— WHAT NEEDS TO BE DONE —
Please work out how many lines in the entries below include the string "ファイルのラスタライズ", and reply with the number alone.
DATA SECTION Start Marker
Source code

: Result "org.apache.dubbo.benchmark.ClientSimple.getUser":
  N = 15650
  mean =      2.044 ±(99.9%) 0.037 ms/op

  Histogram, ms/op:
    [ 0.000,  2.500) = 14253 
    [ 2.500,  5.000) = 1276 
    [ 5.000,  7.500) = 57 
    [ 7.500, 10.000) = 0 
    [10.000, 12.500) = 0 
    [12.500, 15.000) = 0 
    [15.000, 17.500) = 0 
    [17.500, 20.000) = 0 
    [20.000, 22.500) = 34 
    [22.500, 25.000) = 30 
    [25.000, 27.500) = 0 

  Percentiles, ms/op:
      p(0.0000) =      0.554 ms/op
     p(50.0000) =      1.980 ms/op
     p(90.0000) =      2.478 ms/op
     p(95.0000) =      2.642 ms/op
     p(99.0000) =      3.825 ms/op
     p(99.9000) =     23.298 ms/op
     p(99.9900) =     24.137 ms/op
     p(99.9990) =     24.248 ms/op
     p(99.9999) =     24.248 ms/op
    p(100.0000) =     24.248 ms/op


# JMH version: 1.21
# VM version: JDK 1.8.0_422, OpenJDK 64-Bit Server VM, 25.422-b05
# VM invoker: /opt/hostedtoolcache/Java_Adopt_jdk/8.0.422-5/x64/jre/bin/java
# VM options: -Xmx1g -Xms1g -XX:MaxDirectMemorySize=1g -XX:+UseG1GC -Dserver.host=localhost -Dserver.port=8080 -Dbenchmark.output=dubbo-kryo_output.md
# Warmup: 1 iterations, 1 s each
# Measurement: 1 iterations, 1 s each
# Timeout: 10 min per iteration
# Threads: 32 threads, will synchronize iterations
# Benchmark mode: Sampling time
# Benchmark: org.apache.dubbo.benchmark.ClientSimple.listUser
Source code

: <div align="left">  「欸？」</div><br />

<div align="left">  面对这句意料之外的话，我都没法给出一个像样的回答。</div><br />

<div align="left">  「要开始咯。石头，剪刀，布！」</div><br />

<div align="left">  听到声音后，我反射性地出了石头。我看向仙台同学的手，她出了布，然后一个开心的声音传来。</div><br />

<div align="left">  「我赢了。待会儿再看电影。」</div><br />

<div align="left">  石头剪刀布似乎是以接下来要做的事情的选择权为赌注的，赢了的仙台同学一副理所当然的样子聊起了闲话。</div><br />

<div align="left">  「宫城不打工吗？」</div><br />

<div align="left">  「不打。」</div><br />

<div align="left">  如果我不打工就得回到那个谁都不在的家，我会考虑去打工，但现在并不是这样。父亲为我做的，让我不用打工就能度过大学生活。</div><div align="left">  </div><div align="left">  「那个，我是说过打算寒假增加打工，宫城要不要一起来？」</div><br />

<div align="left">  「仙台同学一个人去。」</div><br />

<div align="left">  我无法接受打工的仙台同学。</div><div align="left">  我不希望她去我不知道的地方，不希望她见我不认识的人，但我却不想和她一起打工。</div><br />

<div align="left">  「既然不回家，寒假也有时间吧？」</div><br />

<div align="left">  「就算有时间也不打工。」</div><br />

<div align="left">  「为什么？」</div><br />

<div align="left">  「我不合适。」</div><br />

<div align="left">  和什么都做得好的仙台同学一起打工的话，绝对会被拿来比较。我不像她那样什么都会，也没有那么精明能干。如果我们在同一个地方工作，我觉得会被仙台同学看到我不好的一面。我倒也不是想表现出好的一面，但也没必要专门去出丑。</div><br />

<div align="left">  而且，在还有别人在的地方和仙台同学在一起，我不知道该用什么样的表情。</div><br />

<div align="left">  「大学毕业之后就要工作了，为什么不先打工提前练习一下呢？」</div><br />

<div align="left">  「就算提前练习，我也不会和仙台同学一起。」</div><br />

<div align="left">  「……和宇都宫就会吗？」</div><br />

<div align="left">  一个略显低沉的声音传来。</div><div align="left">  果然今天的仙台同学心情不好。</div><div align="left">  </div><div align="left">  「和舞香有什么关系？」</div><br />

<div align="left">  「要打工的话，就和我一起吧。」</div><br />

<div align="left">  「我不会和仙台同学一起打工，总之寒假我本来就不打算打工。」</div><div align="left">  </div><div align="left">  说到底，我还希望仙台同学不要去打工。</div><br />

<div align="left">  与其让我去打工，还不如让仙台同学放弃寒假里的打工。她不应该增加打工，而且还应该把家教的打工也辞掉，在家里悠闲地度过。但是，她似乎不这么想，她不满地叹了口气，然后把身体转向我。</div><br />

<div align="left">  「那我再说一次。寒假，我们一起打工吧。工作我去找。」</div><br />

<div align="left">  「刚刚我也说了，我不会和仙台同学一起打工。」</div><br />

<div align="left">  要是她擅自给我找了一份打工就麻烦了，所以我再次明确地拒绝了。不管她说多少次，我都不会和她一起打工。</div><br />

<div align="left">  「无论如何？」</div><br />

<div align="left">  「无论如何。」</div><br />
DATA SECTION End Marker
DATA SECTION Start Marker
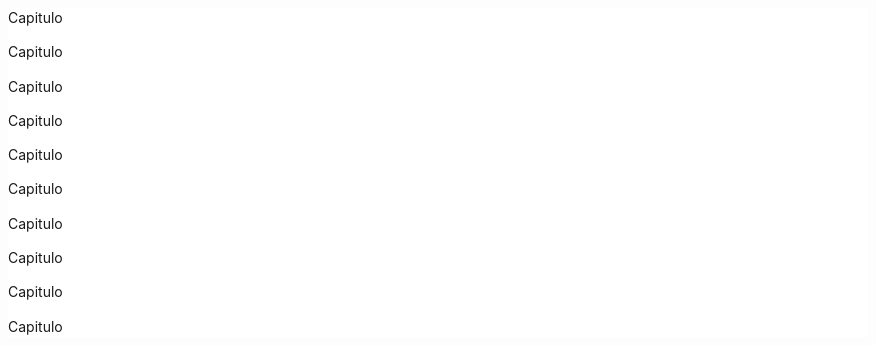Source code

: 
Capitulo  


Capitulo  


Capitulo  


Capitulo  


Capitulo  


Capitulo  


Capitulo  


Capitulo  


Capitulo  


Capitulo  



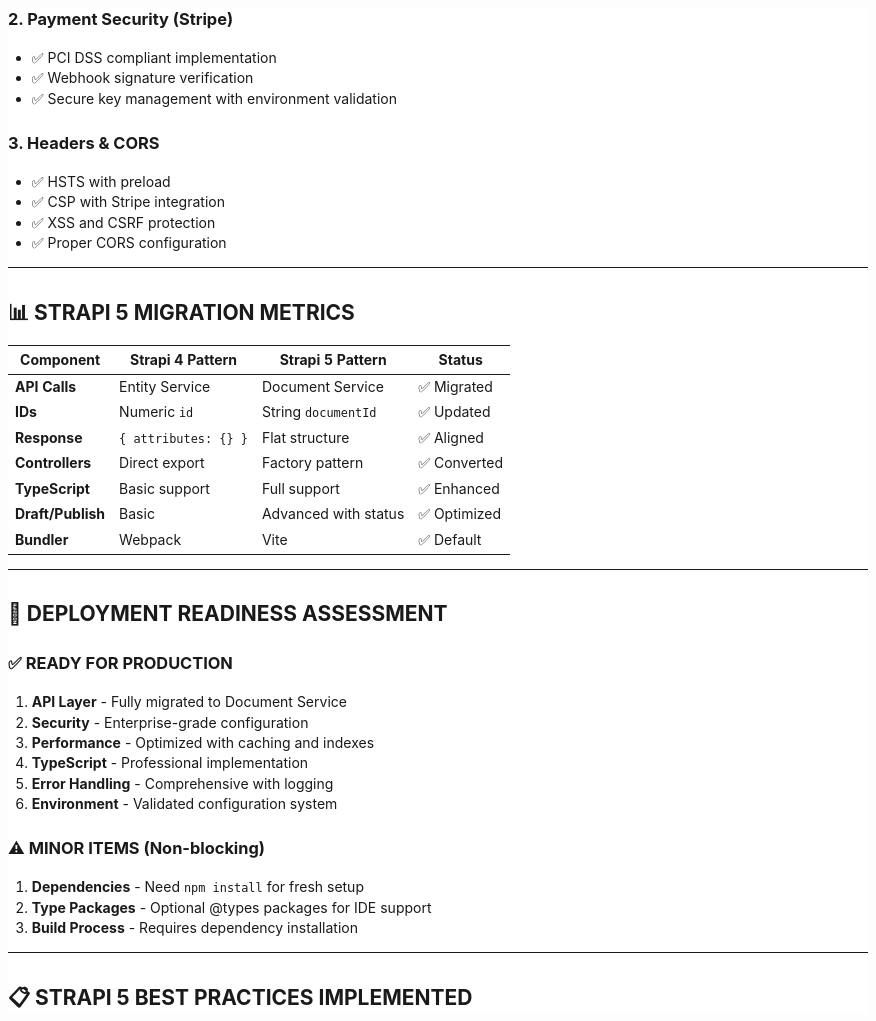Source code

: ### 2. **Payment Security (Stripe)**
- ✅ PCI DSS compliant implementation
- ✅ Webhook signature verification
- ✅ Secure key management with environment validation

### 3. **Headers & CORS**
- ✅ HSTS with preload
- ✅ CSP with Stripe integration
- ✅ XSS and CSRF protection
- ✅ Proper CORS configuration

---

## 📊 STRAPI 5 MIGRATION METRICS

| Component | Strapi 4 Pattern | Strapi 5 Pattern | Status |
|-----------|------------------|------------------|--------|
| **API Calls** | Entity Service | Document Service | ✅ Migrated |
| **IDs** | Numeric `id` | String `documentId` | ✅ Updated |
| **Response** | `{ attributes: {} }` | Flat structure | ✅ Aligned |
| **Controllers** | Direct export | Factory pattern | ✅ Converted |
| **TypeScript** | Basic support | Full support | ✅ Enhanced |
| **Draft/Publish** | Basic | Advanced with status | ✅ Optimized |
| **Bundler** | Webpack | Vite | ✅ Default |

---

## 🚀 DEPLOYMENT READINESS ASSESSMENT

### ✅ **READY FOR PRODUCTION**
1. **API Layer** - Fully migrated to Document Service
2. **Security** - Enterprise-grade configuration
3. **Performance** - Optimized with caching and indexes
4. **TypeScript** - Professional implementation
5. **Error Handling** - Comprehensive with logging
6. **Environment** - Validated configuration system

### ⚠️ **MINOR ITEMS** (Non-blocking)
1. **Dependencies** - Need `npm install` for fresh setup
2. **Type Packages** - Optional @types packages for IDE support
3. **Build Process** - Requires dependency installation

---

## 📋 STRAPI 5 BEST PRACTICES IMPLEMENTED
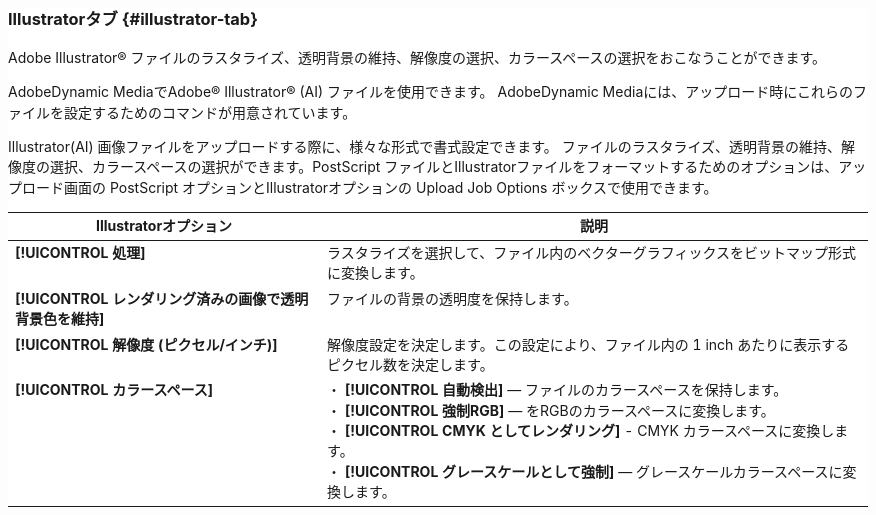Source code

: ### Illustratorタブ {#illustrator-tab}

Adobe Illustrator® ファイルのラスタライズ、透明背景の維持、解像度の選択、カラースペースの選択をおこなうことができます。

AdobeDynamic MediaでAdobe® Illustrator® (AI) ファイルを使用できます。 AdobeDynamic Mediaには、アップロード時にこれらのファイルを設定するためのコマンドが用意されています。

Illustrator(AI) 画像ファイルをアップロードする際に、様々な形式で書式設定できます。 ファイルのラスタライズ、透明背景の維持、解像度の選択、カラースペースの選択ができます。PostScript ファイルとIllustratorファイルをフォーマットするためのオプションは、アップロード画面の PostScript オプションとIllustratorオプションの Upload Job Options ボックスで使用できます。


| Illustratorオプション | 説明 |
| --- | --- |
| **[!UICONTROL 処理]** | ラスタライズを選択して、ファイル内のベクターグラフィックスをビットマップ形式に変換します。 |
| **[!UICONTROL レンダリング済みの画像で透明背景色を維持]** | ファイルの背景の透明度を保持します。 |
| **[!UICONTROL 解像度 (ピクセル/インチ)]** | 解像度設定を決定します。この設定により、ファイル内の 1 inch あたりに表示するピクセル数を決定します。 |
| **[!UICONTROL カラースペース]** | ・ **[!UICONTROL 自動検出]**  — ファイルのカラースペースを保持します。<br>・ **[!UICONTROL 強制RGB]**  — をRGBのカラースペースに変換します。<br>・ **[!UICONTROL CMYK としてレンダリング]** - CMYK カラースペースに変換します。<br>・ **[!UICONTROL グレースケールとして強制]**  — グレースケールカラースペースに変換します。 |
DATA SECTION End Marker
— WRITTEN REPLY —
2